10 Ways Getting Married is Like Doing Math

10 Ways Getting Married is LikeDoing Math www.MathFour.comOne of my very best friends got married last weekend. On my way home from her wedding I started thinking about the similarities of getting married and doing math.

1. Doing it while other people watch can make you nervous.

Being at the board or being at the altar is a freaky experience. The pressure’s on.

2. Taking classes can make you better at it.

Couples counseling, Marriage Encounter and marital classes are available. You learn stuff. You grow.

If you find the right math class, you can improve your math learning. Even if you find the wrong math class, you’ll learn something. And grow.

3. It’s not easy, but it’s worth it.

Anyone who’s ever been married will tell you there are challenges. And sometimes those challenges are downright painful. But sticking together and pushing through will make your marriage stronger.
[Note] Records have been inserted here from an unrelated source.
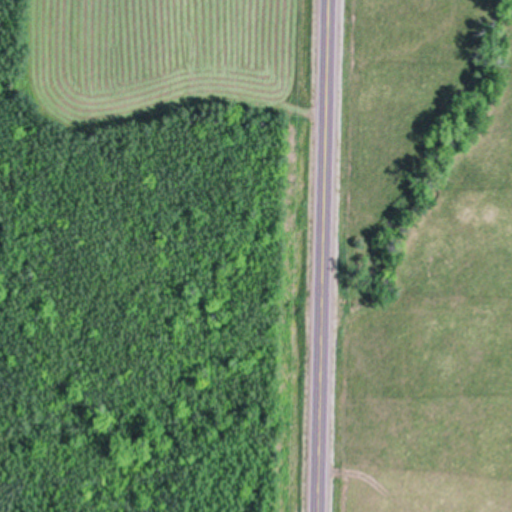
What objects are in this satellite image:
road: (323, 256)
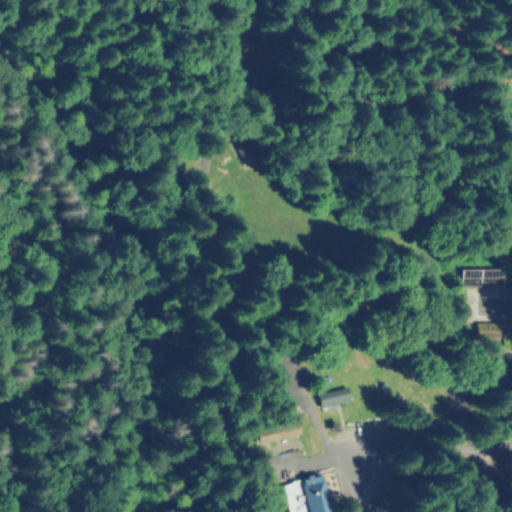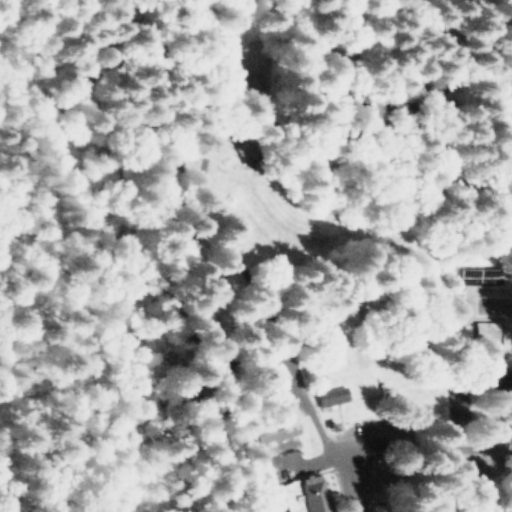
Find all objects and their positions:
building: (242, 152)
building: (476, 267)
building: (479, 328)
building: (502, 379)
building: (323, 394)
building: (328, 397)
building: (272, 428)
road: (458, 470)
building: (300, 494)
building: (303, 494)
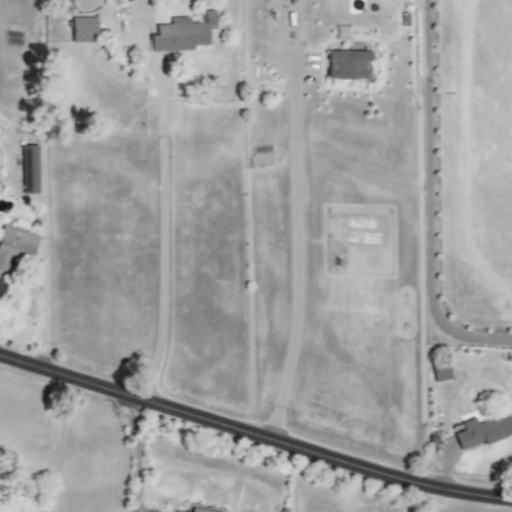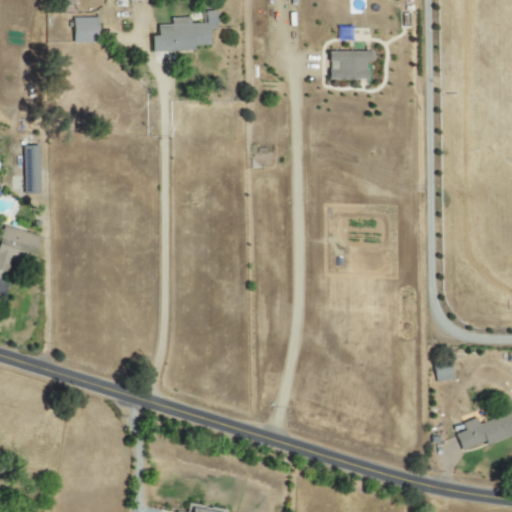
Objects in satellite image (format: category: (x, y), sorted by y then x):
building: (64, 6)
building: (83, 30)
building: (182, 34)
building: (347, 65)
building: (29, 169)
road: (427, 203)
road: (161, 237)
building: (15, 246)
road: (291, 252)
road: (44, 256)
road: (254, 432)
building: (483, 432)
road: (138, 450)
building: (201, 509)
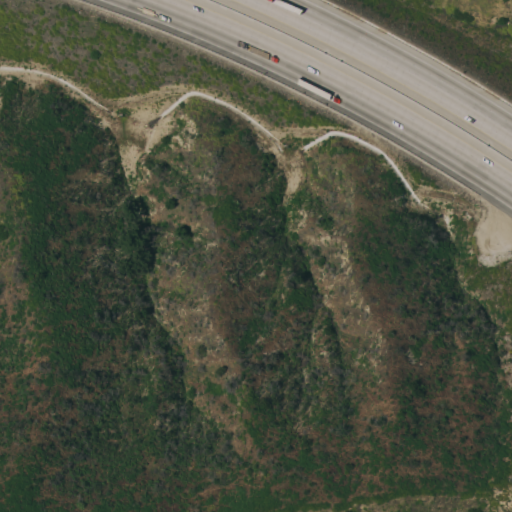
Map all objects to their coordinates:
road: (390, 63)
road: (332, 86)
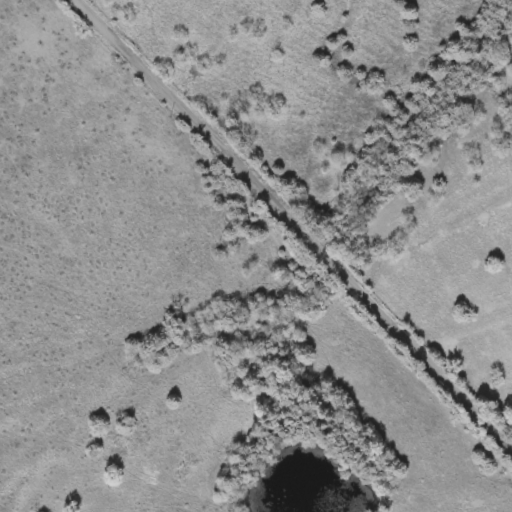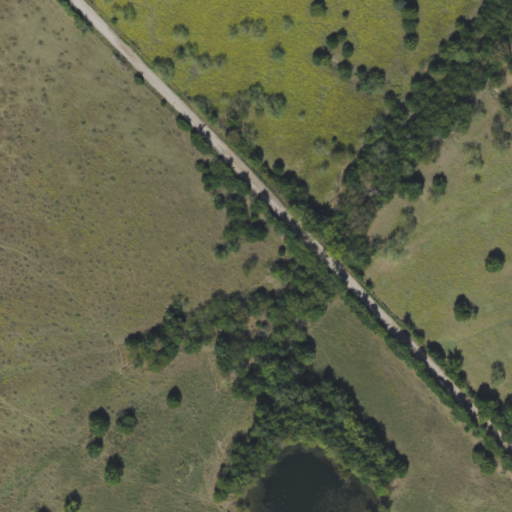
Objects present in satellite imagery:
road: (457, 166)
road: (295, 222)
And every math student will tell you there are challenges. Even students to which math seems natural can hit walls. If you push through, you’ll be a stronger math student.

4. It’s about communication. Sometimes.

There are two parts to love and marriage: your feelings, and the communication of those feelings. If you don’t have both, your marriage is doomed.

There are two parts to mathematics: the math itself, and the communication of the math. What we teach is really only the communication of math. But if a student doesn’t have a basic understanding of the math itself, his mathematical success is doomed.

5. Some people are better for you than other people.

If you’ve ever been in a bad relationship, you know what I’m talking about. It’s a similar feeling when you have to sit through a math class with a teacher who’s mean, intellectually inferior, or smells bad.

Choosing a good partner in math learning is important. So is a choosing a good partner in life.

6. Trial and error is involved. A lot.

Marriage involves trial and error. With a heavy emphasis on error.

You’re going to mess up. But each time you err, try again. Learning and growing is part of the marriage process.

For math: ditto.

7. Going all in makes a big difference.

When you get married you make a huge commitment. On the outside.

If you also make that huge commitment on the inside, with your heart and soul and all your being, your marriage will be better for it.

For math, you can buy books, hire tutors, sign-up for classes. But you have to make the commitment, on a heart and soul level, to go all in.

8. It can be frightening and intimidating.

Marriage is a huge commitment. It means vulnerability – full out. And that’s pretty scary.

Children learn early on, for better or worse, that grown-ups expect right answers when they do math. And since there’s an awful lot of failure in math, this means serious vulnerability.

(And for some, doing math is a lot more scary than getting married!)

9. It’s tough, but if you stick with it, it pays off.

Marriage is hard. Really hard. Mostly because of that vulnerability thing, though. As you push through, your marriage gets better.

Math is hard. Sort of. And strangely, it’s because of the vulnerability thing. Once you settle in and embrace the failures as learning moments, your math learning skyrockets.

10. Joking about how dreadful it is can be damaging to your children.

Your children look up to you. Everything you say influences them.

If you talk about your marriage as if it’s the albatross around your neck, your kids will grow up believing it.

If you talk about math like it’s frightening and weird, your kids will believe that too.

So don’t. For either.

Congrats! You’re in the club!

It’s a whole new ballgame from here. But if you can be a math student, you can tackle the marriage thing!

Congratulations, Theresa and JP.
May you have a wonderful life together!